What’s wrong with you people? He’s not criticizing safety, he’s criticizing the govt for levying these unreasonable demands on car manufacturers. Why can’t you just buy the car you want and decide what level of safety it comes with, same as you did power windows, AC, OnStar, etc? Why not allow we free adults to choose for ourselves the risk we will accept? What authority does the fedgov have to decide the characteristics of cars? At best, isn’t that the states’ authority?
Safety matters to me, but it’s my choice to be safe, or not. It should be up to me how much risk I’m willing to accept. If I want to risk my life, that should be up to me. I would rather have better mileage than all the computer-assisted nonsense. I lived just fine all these years with a seatbelt. Lots of people lived just fine without them before me. It should be up to us to adopt or ignore these life-saving measures as we see fit.

You know what? Sometimes, I drive without my seatbelt on. Not because I forget, but because I want to remember what freedom feels like. Sure, it would help protect me in a sudden deceleration, but I choose to accept that risk for the brief period I’m not wearing it. It feels kind of nice. I hate the annoying alarm that tells me what I already know about the unused belt, but at least the car still runs without it. I would not be surprised if a soon-to-be-manufactured car comes with a no-seatbelt-engine-lock. I also hate the stupid tire pressure sensors. I never needed them to tell me what my little air gauge would tell me when I did a walk around.

## Supplied entries

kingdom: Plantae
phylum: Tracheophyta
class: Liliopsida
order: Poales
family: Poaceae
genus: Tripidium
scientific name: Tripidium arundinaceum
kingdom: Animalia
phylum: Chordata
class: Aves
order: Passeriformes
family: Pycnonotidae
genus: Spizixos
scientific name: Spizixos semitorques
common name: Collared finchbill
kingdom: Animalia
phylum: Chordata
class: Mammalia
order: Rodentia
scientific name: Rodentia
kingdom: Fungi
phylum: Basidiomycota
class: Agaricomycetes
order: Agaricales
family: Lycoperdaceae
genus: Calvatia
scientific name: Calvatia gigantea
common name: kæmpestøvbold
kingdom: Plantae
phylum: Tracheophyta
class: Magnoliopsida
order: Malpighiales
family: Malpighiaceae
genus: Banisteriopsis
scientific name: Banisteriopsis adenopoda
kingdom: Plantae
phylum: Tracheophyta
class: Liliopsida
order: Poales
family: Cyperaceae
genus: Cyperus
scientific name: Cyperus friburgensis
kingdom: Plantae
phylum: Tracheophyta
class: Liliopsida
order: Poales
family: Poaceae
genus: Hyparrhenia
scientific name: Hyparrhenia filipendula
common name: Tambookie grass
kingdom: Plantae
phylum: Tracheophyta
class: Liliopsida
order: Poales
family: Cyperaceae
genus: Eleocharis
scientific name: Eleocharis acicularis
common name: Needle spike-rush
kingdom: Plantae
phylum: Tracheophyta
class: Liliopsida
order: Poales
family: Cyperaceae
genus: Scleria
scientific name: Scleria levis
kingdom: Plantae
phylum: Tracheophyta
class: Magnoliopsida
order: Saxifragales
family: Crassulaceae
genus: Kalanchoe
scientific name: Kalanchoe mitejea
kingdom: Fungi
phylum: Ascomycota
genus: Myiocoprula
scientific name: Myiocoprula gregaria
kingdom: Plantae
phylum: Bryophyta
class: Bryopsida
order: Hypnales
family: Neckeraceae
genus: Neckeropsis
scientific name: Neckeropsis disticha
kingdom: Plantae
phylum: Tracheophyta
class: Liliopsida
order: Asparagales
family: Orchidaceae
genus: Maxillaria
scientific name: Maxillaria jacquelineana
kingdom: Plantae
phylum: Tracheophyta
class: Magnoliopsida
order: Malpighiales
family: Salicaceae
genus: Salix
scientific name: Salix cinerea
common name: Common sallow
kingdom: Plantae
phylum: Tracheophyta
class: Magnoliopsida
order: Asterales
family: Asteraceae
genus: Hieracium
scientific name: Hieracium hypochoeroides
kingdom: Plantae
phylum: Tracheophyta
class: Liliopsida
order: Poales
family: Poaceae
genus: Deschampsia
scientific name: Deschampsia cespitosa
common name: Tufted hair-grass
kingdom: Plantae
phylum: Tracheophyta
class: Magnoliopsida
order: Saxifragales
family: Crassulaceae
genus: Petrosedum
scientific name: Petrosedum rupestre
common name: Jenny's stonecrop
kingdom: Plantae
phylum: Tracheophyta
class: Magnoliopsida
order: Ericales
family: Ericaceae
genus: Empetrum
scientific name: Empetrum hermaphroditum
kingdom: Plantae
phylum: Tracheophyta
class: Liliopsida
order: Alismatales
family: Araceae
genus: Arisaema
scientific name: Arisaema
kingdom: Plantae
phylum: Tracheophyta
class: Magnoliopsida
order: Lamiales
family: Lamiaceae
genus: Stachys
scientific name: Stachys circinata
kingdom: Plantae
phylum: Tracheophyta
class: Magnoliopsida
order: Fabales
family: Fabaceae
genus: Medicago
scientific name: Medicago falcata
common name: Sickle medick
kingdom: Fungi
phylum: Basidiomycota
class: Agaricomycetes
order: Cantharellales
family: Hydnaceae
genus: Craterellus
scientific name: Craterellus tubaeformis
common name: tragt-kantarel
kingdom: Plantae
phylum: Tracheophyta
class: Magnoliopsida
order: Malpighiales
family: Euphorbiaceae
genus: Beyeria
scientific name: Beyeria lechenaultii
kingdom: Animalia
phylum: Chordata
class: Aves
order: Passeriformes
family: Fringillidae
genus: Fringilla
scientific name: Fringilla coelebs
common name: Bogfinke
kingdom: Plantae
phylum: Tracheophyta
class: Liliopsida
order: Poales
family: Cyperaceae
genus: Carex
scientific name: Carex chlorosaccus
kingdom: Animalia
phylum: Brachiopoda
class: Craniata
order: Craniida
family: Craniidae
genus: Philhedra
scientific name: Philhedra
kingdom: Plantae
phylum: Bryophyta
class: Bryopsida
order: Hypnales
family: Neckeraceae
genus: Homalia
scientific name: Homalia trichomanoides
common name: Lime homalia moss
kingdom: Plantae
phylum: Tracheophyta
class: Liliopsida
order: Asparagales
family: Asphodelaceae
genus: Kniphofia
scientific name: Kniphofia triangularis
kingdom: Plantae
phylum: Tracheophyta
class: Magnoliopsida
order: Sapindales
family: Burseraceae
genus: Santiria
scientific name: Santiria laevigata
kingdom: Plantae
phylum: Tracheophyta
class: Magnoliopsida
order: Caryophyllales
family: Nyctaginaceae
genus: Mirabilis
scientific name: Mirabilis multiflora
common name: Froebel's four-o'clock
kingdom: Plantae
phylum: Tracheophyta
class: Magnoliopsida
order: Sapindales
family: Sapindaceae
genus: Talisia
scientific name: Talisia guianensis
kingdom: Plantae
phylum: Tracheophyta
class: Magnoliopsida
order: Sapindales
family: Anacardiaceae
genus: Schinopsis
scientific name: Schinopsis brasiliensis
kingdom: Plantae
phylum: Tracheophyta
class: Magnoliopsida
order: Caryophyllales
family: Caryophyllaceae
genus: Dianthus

## Written task 1
In the text on car safety rules, what is the answer to each of these?
(a) Besides safety, which car features does the first paragraph list as things buyers already chose for themselves?
(b) What would the writer rather have than "all the computer-assisted nonsense"?
(c) What tool does the writer say gave the same information as the tire pressure sensors?
## Written task 2
Can you go on with the text on car safety rules, picking up after its last sentence?

## Written reply 1
(a) Power windows, AC, and OnStar.
(b) Better mileage.
(c) A little air gauge, checked during a walk around.

## Written reply 2
I just drove a rental Corolla and I thought it was an underpowered car and I didn’t need the sensors, the cameras hidden in the mirrors, the backup camera, the sensors for cars passing from behind, etc. I certainly don’t want the lane controls Peters has written about in the past. I’ve seen some great car accidents, too, like the time my bro ran his Galant under the steel bumper of am old pickup which stopped suddenly. The entire front 1/3 of the Galant fell off, while the truck was fine. In another case, I knew a guy who drove this old NYC taxi, the one with the massive chrome grill. It was a fun car to run around in. He was telling me how one time, he was in CT in the winter when some dork in a Jeep Eagle spun out and hit him. The Jeep was totaled, while he had to spend $4 on turpentine to rub the paint off the chrome. All that told me was it pays to have one of the older, tougher cars.

Those of you who only care about safety and security, that’s fine. I agree with you, too- it’s good to be able to offer yourself or your family all the safety you can. But it’s also good to be free to accept risks when you want to accept risks. If safety is the only thing that matters in life, let’s ban alcohol, knives, guns, base jumping, white water rafting, tobacco, marijuana, boating, cars in general, power tools, meat, martial arts, football, hockey, horse riding, hunting, mountain climbing, construction, swimming, cooking, and sex.

Llpoh
Llpoh
  GilbertS
August 10, 2018 7:04 am

Gilbert – you want to explain how the death per mile rate has plummeted since we went away from those old cars? All the stories in the world do not trump the fact that the death rate is a small fraction of what it once was. Those old cars were death traps. Sure, they may have survived bumper benders better. But hit a tree at 30and you were fucked. Today you might well just walk away unscathed.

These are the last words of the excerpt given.